Aybüke Yalçın'ın hayatı öğretmenler gününde vizyonda
Cumhuriyet tarihinin ilk şehit öğretmen filmi ‘Aybüke; Öğretmen Oldum Ben’, yarın vizyona girecek. Filmin oyuncuları, bu özel projede yer almanın kendileri için çok anlamlı olduğunu belirtti
“Aybüke; Öğretmen Oldum Ben!" filmi, 24 Kasım Öğretmenler Günü'nde vizyona girecek.
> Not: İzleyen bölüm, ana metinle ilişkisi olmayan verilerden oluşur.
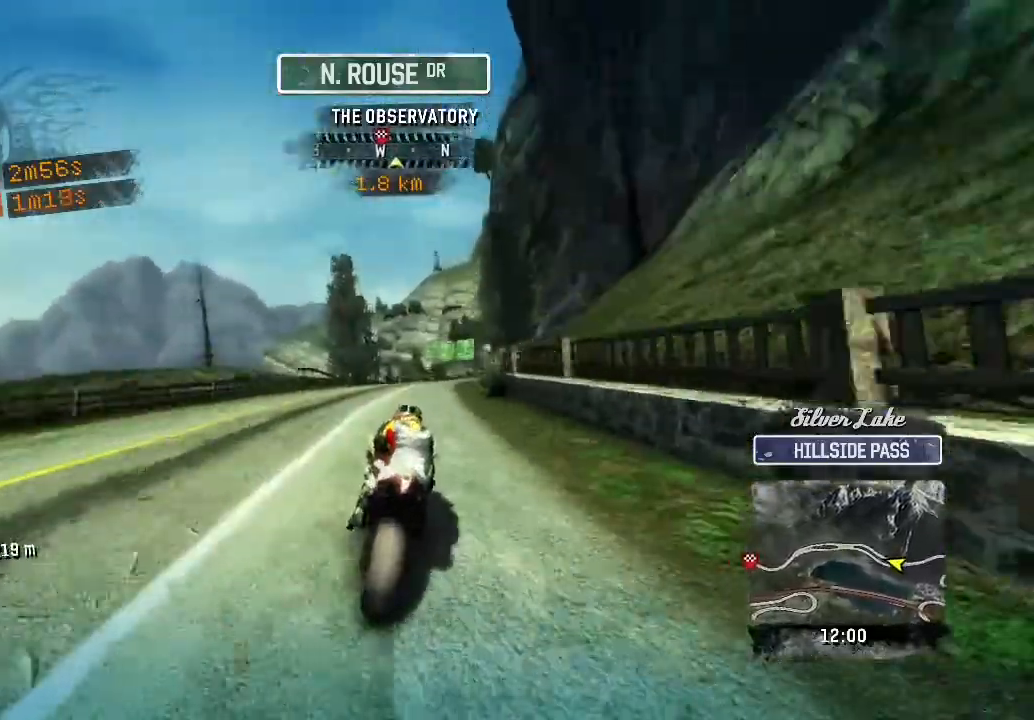
{"buttons": ["L2"], "left_stick": "up-right"}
Batman'ın Kozluk ilçesinde 2017'de teröristlerin saldırısı sonucu 22 yaşında şehit olan öğretmen Şenay Aybüke Yalçın'ın hayatını ve öğretmenlik azmini beyazperdeye taşıyan filmin galası, bugün Cumhurbaşkanı Recep Tayyip Erdoğan'ın himayesinde Beştepe’de yapılacak.
Yönetmenliğini Murat Onbul'un üstlendiği filmin senaryosunu Uğur Kılıç ile Ozan Bodur kaleme aldı. Filmde Aybüke öğretmeni Nihayet Şahin, Aybüke öğretmenin babasını Caner Kurtaran, annesini ise Zeynep Kankonde canlandırdı. Filmin oyuncuları arasında Engin Hepileri, Cansel Elçin, Murat Han, Turgay Tanülkü ve Zeliha Kendirci de yer aldı.
Yapımcı İsmail Demir, senarist Uğur Kılıç, oyuncular Nihayet Şahin, Gülşah Yavuz ve Onur Yenidünya, TRT ile Bee Yapım ortaklığında çekilen filme ilişkin açıklamalarda bulundu.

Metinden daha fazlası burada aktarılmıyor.